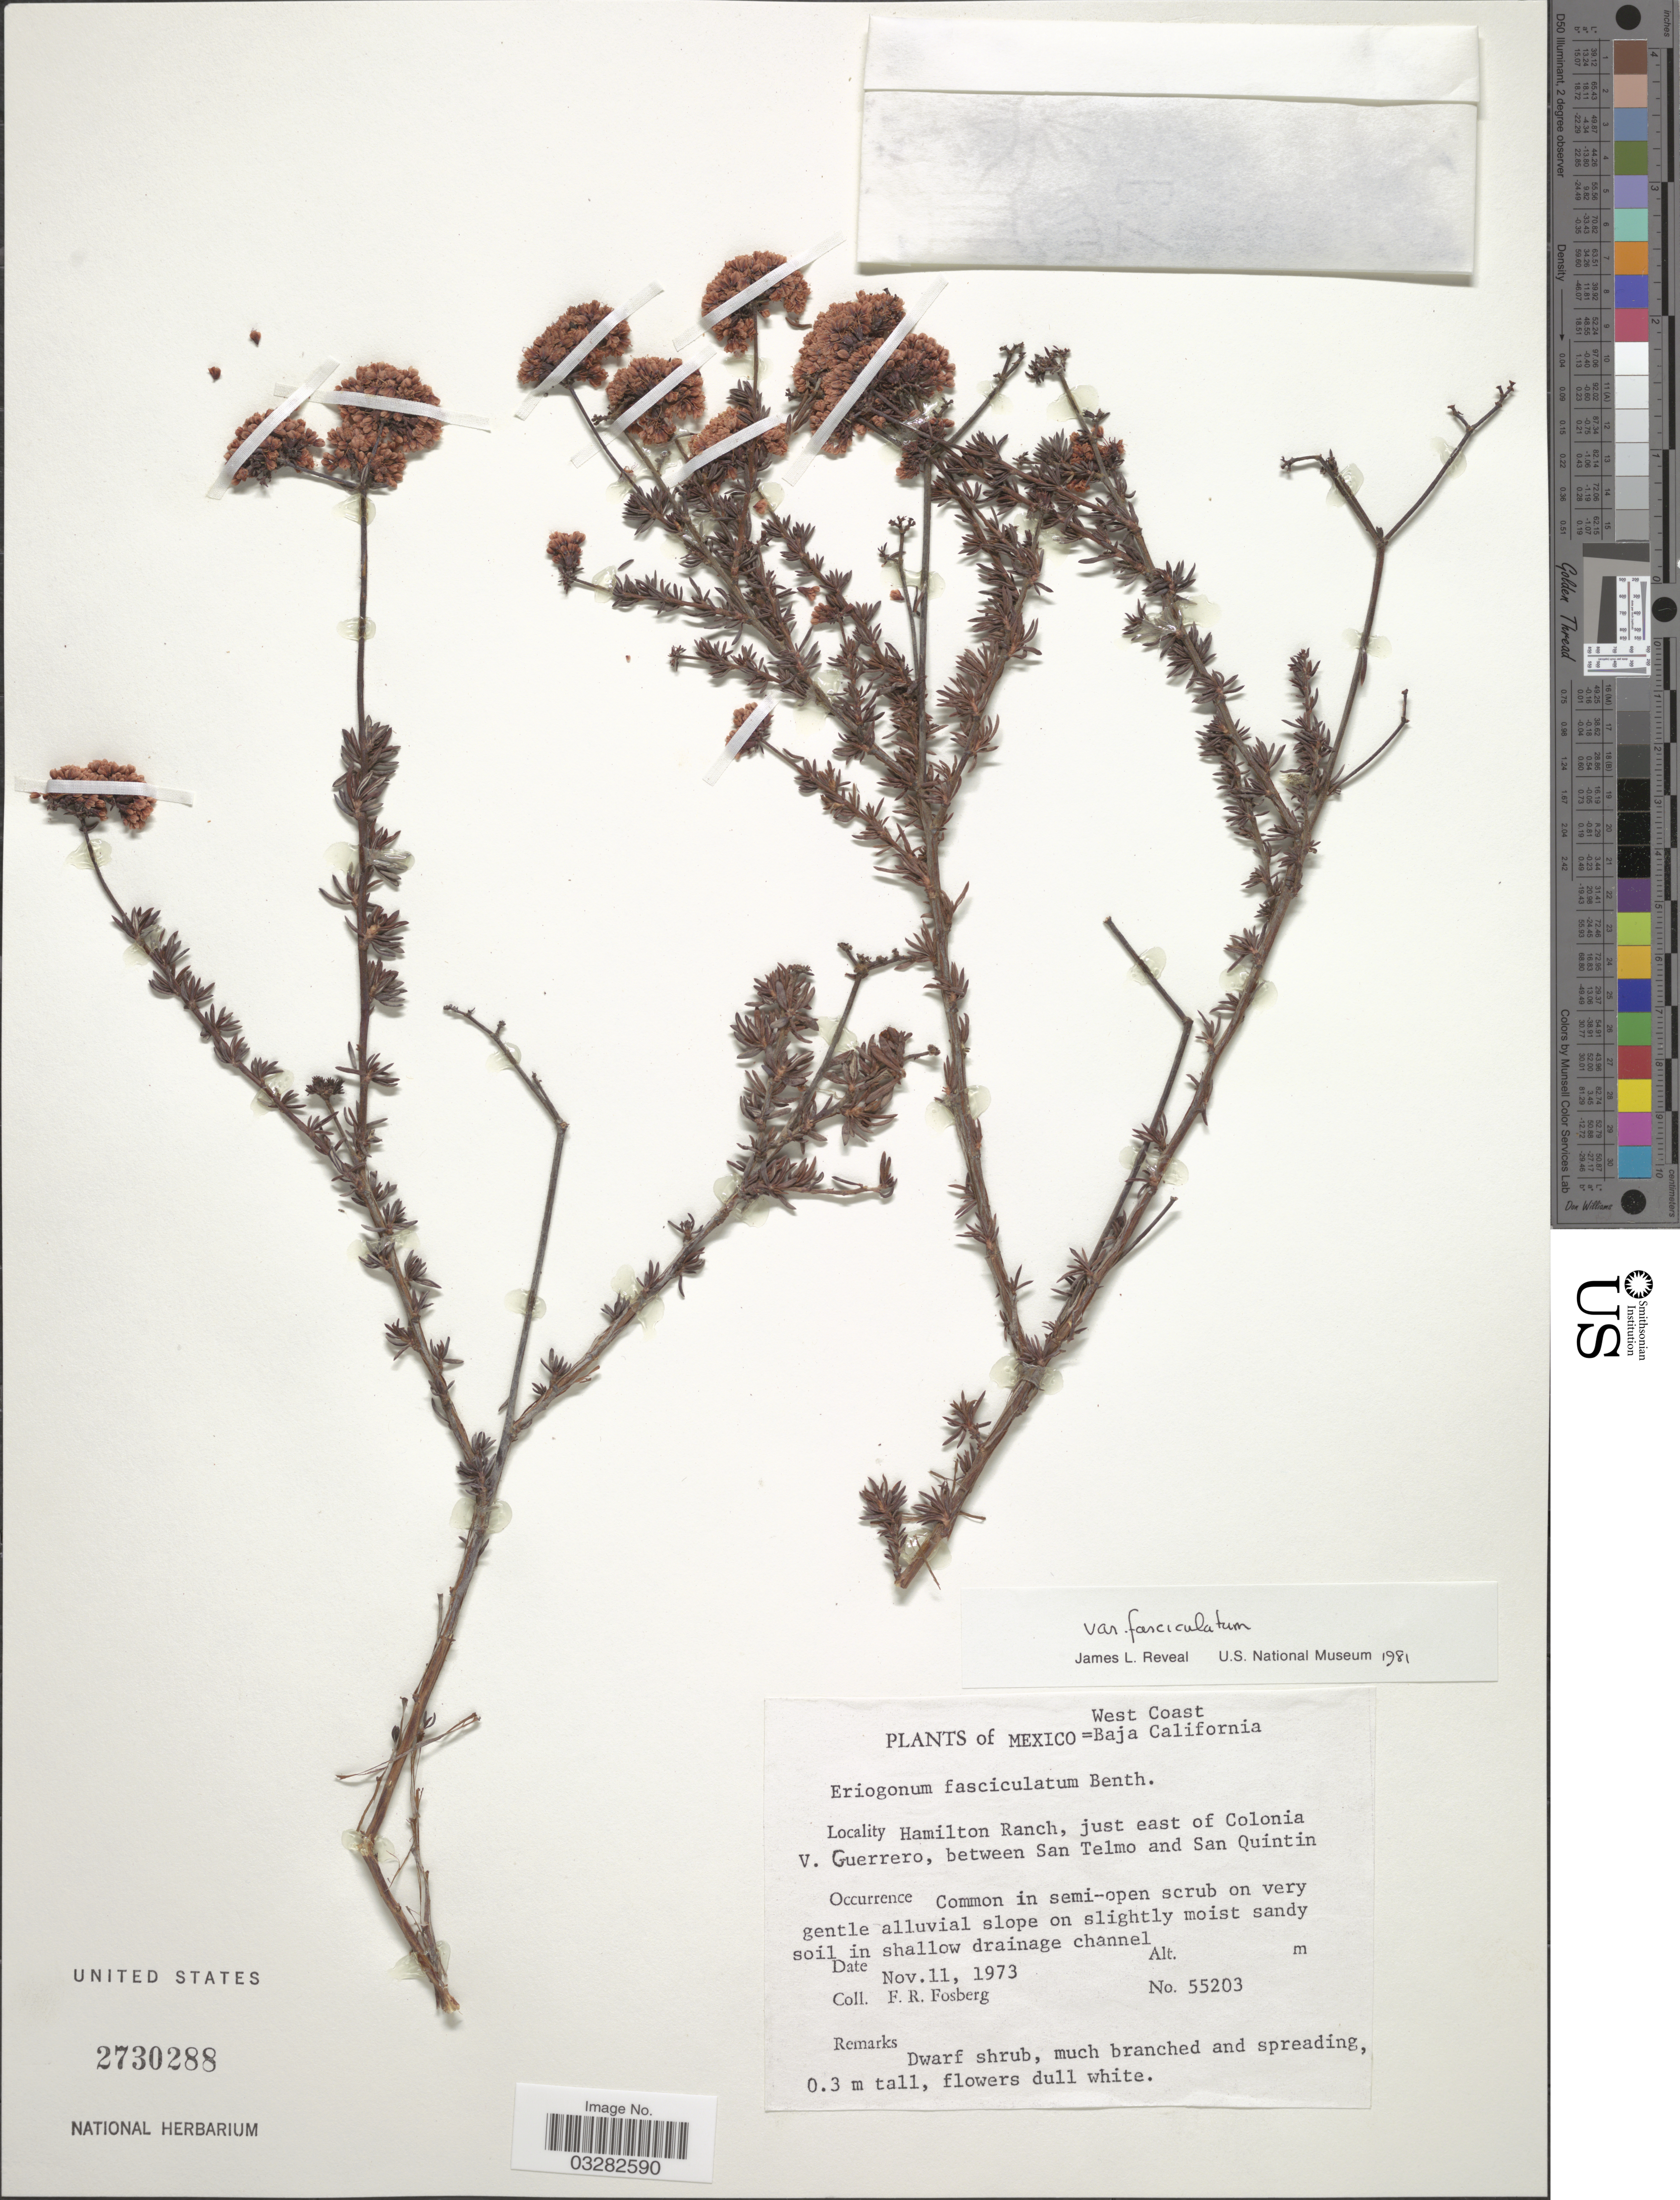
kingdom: Plantae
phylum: Tracheophyta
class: Magnoliopsida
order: Caryophyllales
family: Polygonaceae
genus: Eriogonum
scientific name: Eriogonum fasciculatum var. fasciculatum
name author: Benth.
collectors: F. R. Fosberg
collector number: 55203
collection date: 1973-11-11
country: Mexico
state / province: Baja California Norte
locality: West Coast. Hamilton Ranch, just east of Colonia V. Guerrero, between San Telmo and San Quintin.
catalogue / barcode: US 2730288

_Goal:_
Turn the lines of all the records above into a JSON list of strings, one string per line, with blank lines dropped and the pictures left out.

_Solution:_
[
  "kingdom: Plantae",
  "phylum: Tracheophyta",
  "class: Magnoliopsida",
  "order: Caryophyllales",
  "family: Polygonaceae",
  "genus: Eriogonum",
  "scientific name: Eriogonum fasciculatum var. fasciculatum",
  "name author: Benth.",
  "collectors: F. R. Fosberg",
  "collector number: 55203",
  "collection date: 1973-11-11",
  "country: Mexico",
  "state / province: Baja California Norte",
  "locality: West Coast. Hamilton Ranch, just east of Colonia V. Guerrero, between San Telmo and San Quintin.",
  "catalogue / barcode: US 2730288"
]